__TEXT UNDER STUDY__
************
Recaro Holding, as the parent company of the Recaro Group, owns the Recaro brand and the independently operating companies Recaro Aircraft Seating (aircraft seats) based in Schwäbisch Hall and Recaro eGaming (gaming seats) based in Stuttgart, Germany. The business areas Recaro Automotive Seating and Recaro Kids are operated by licensees.

History

The company was founded on 1 October 1906 by Wilhelm Reutter as Stuttgarter Carosserie und Radfabrik. In 1909 Wilhelm's brother Albert Reutter joins the company as a partner and commercial manager. Change of name to "Stuttgarter Karosseriewerk Reutter & Co.", owner W. & A. Reutter. On 24 July 1909 the patent for a "folding roof with canopy, especially for motor vehicles" was filed. This so-called "reform body" was a constructive forerunner of the convertible. The result was bodies including interior fittings for almost all well-known manufacturers of the time, in particular Daimler-Benz (and predecessor) as well as the Chemnitzer Wanderer-Werke. In 1919, the gradual conversion from individual production to mass production took place.  During the 1920s the company became known for building limousine bodies. 1930 Reutter entered into a partnership with the Porsche design office. From 1931 Reutter manufactured the first bodies for Porsche types 7, 8, 9, 12 and 32. 1936 After the capacity limit of the main plant in Augustenstraße had been reached, a second plant was built in Zuffenhausen. A year later in 1937 Reutter receiveed the order to produce the Volkswagen prototype pre-series VW 303. A couple years later in 1939 the company had around 900 employees. 1944 the main factory in Augustenstraße was severely damaged in an air raid. The workforce shrunk to 94 people. In 1949 Porsche began engaging the company to build their Porsche 356 sports car bodies.
************
(Extracted data entries)
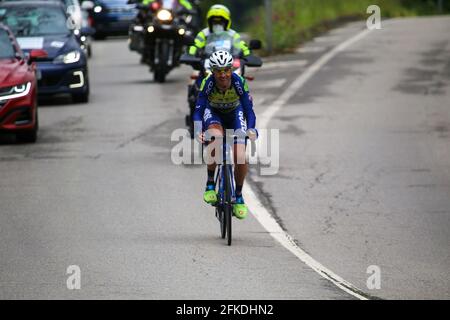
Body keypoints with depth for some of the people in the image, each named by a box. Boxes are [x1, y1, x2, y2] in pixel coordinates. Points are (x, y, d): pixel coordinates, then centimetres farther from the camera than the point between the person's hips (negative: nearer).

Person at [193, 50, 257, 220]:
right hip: (213, 112, -1)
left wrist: (251, 129, -46)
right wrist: (198, 132, -47)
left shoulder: (239, 82, -30)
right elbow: (198, 110, -30)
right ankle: (210, 183, -16)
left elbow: (249, 109, -28)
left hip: (235, 113, 1)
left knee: (240, 158, -15)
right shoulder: (207, 84, -30)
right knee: (215, 139, -35)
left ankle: (238, 195, 10)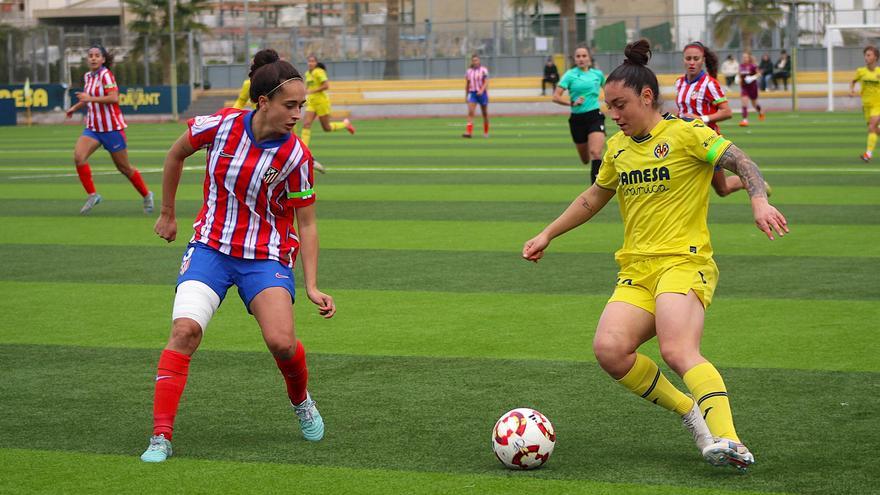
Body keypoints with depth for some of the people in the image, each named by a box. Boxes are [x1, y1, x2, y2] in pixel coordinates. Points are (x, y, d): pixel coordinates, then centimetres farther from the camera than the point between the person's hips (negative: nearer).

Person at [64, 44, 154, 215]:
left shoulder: (106, 75, -14)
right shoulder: (88, 76, 9)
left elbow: (114, 98, -27)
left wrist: (90, 98, -27)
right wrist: (75, 107, 18)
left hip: (112, 127, -6)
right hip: (93, 128, 6)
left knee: (124, 167, 4)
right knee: (78, 156, -18)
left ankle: (146, 195, 25)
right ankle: (92, 195, -9)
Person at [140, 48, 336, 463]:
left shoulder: (295, 156, -13)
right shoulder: (221, 125, -12)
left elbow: (306, 224, -4)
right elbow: (177, 153, 9)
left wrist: (311, 286, -11)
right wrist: (167, 214, 15)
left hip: (266, 257, -1)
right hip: (210, 247, 1)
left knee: (282, 341, -19)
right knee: (185, 329, -20)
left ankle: (301, 401, 17)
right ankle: (161, 437, -15)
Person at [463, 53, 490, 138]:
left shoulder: (483, 70, -4)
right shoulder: (469, 71, 7)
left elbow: (486, 82, -12)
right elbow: (467, 84, 13)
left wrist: (481, 90, -28)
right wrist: (466, 96, 13)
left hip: (482, 93, -2)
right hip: (472, 93, 2)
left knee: (485, 114, 9)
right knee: (470, 112, -16)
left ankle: (486, 132, 25)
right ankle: (469, 132, -24)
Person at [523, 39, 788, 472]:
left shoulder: (686, 133, -2)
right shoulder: (617, 147, 18)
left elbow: (741, 162, -10)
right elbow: (594, 197, 33)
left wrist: (759, 201, -29)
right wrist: (547, 235, 33)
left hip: (683, 261, -6)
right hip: (636, 272, 6)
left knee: (678, 352, -31)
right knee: (609, 349, -20)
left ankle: (727, 441, -40)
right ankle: (691, 413, -6)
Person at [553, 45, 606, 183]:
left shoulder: (598, 74, 5)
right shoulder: (570, 75, -3)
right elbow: (556, 97, -9)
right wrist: (572, 103, -22)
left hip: (595, 116, 0)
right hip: (577, 119, 0)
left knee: (595, 153, -22)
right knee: (585, 159, 13)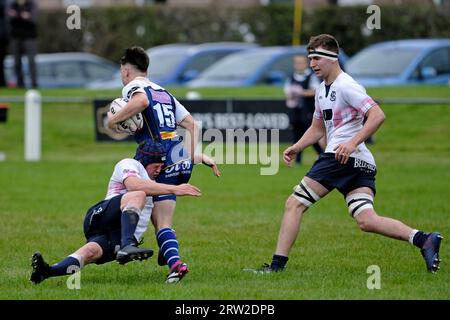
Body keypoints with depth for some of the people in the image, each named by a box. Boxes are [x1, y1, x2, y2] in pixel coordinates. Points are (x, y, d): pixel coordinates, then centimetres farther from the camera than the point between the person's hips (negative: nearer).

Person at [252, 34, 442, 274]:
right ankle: (423, 240, -17)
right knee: (366, 220, -7)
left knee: (294, 204, -5)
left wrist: (352, 143, -25)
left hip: (344, 157, -9)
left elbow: (377, 115, -17)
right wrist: (296, 148, 18)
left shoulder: (345, 86, -7)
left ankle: (277, 264, -7)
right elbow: (317, 129, 34)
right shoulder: (322, 91, 23)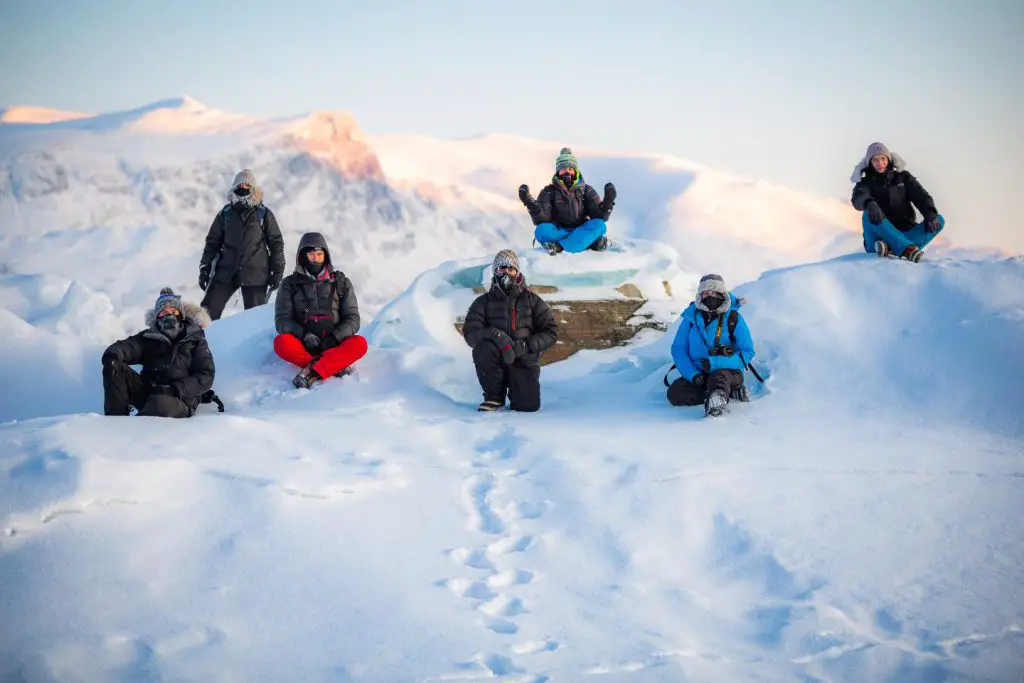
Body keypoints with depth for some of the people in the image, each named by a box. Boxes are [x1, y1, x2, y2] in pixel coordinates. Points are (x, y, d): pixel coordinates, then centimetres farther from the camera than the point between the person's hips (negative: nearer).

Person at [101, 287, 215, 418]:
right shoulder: (149, 337, 12)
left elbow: (206, 377, -3)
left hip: (181, 399, -4)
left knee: (161, 403, -40)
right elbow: (125, 347, -2)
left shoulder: (195, 340, 6)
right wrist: (112, 356, -28)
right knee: (113, 368, -16)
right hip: (147, 392, 4)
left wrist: (175, 389, -18)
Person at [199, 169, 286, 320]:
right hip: (226, 272, 2)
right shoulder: (226, 213, 9)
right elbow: (213, 241, 13)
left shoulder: (264, 214, 4)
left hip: (255, 274, -2)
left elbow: (276, 242, 7)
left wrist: (277, 271, 1)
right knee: (209, 310, -7)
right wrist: (205, 268, 7)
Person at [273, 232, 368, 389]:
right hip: (303, 347, -1)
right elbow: (282, 320, 1)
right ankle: (337, 366, -36)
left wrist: (334, 338, -14)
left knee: (359, 344, -30)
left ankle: (312, 373, -42)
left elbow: (352, 319, 6)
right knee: (281, 342, -33)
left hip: (333, 346, 1)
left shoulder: (341, 283, 12)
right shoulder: (290, 284, 10)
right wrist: (304, 335, -18)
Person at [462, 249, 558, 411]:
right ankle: (495, 396, -12)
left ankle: (515, 388, 19)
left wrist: (525, 346, -16)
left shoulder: (531, 300, 6)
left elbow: (551, 331, 1)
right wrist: (495, 335, -27)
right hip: (496, 362, 0)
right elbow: (470, 333, -7)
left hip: (524, 362, 0)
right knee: (483, 348, -33)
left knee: (529, 405, -21)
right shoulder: (483, 302, 5)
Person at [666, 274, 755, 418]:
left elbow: (747, 352, -5)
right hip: (698, 373, 4)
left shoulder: (734, 318, -3)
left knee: (717, 377, -37)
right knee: (674, 393, -22)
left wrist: (714, 363, -19)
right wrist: (694, 375, -15)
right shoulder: (691, 317, 4)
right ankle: (730, 392, -20)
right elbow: (678, 349, 3)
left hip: (728, 371, -4)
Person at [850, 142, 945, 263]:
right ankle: (907, 248, -47)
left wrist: (930, 215, -21)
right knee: (869, 214, -31)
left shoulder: (903, 177, 15)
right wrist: (869, 203, -43)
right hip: (880, 235, -3)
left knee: (939, 220, -19)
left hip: (904, 233, 3)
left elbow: (921, 196, 1)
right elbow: (858, 198, -17)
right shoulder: (865, 183, 7)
************
__EXPLORE THE MATERIAL__
1 > From the Recaro text, pull out the passage from "Recaro Holding, as" to "operated by licensees.".
2 > According to the Recaro text, on what date was the company founded, and by whom?
You won't need the listing for this work.

__RESPONSES TO THE EXERCISE__
1 >
Recaro Holding, as the parent company of the Recaro Group, owns the Recaro brand and the independently operating companies Recaro Aircraft Seating (aircraft seats) based in Schwäbisch Hall and Recaro eGaming (gaming seats) based in Stuttgart, Germany. The business areas Recaro Automotive Seating and Recaro Kids are operated by licensees.

2 > It was founded on 1 October 1906 by Wilhelm Reutter.